De verbondenheid van mensen met de natuur is sinds 1800 met meer dan 60% afgenomen, bijna exact in lijn met het verdwijnen van natuurwoorden zoals rivier, mos en bloesem uit boeken, zo blijkt uit een studie.
Computermodellen voorspellen dat het niveau van natuurverbondenheid verder zal blijven dalen, tenzij er ingrijpende beleids- en maatschappelijke veranderingen plaatsvinden – waarbij het op jonge leeftijd in contact brengen van kinderen met de natuur en het radicaal vergroenen van stedelijke omgevingen de meest effectieve maatregelen zijn.
Het onderzoek van Miles Richardson, hoogleraar natuurverbondenheid aan de Universiteit van Derby, volgt nauwkeurig het verlies van natuur in het leven van mensen gedurende 220 jaar door gegevens te gebruiken over verstedelijking, het verdwijnen van dieren in woonomgevingen en, cruciaal, ouders die het contact met de natuur niet langer doorgeven aan hun kinderen.

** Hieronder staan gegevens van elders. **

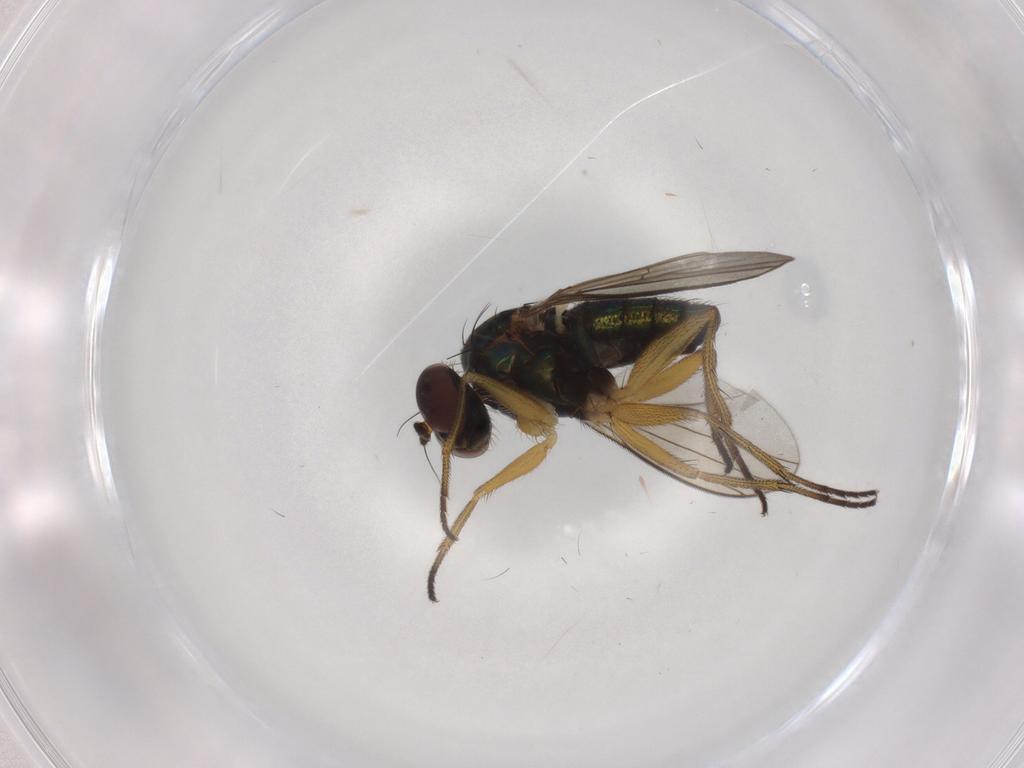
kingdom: Animalia
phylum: Arthropoda
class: Insecta
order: Diptera
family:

In het onderzoek, gepubliceerd in het tijdschrift Earth, identificeerde Richardson ook het verdwijnen van natuurwoorden uit boeken tussen 1800 en 2020, met een piek in 1990 van een daling van 60,6%.
De modellen voorspellen een voortdurende “extinctie van ervaring”, waarbij toekomstige generaties het bewustzijn van natuur blijven verliezen omdat deze steeds minder aanwezig is in sterk bebouwde wijken, terwijl ouders geen “oriëntatie” richting de natuurlijke wereld meer doorgeven. Andere studies hebben aangetoond dat de natuurverbondenheid van ouders de sterkste voorspeller is van de vraag of een kind zich met de natuur verbonden zal voelen.
“Natuurverbondenheid wordt nu erkend als een van de belangrijkste oorzaken van de milieucrisis,” aldus Richardson. “Het is ook van vitaal belang voor onze eigen mentale gezondheid. Het verenigt de mens met het welzijn van de natuur. Er is een transformatieve verandering nodig als we de relatie van de samenleving met de natuur willen herstellen.”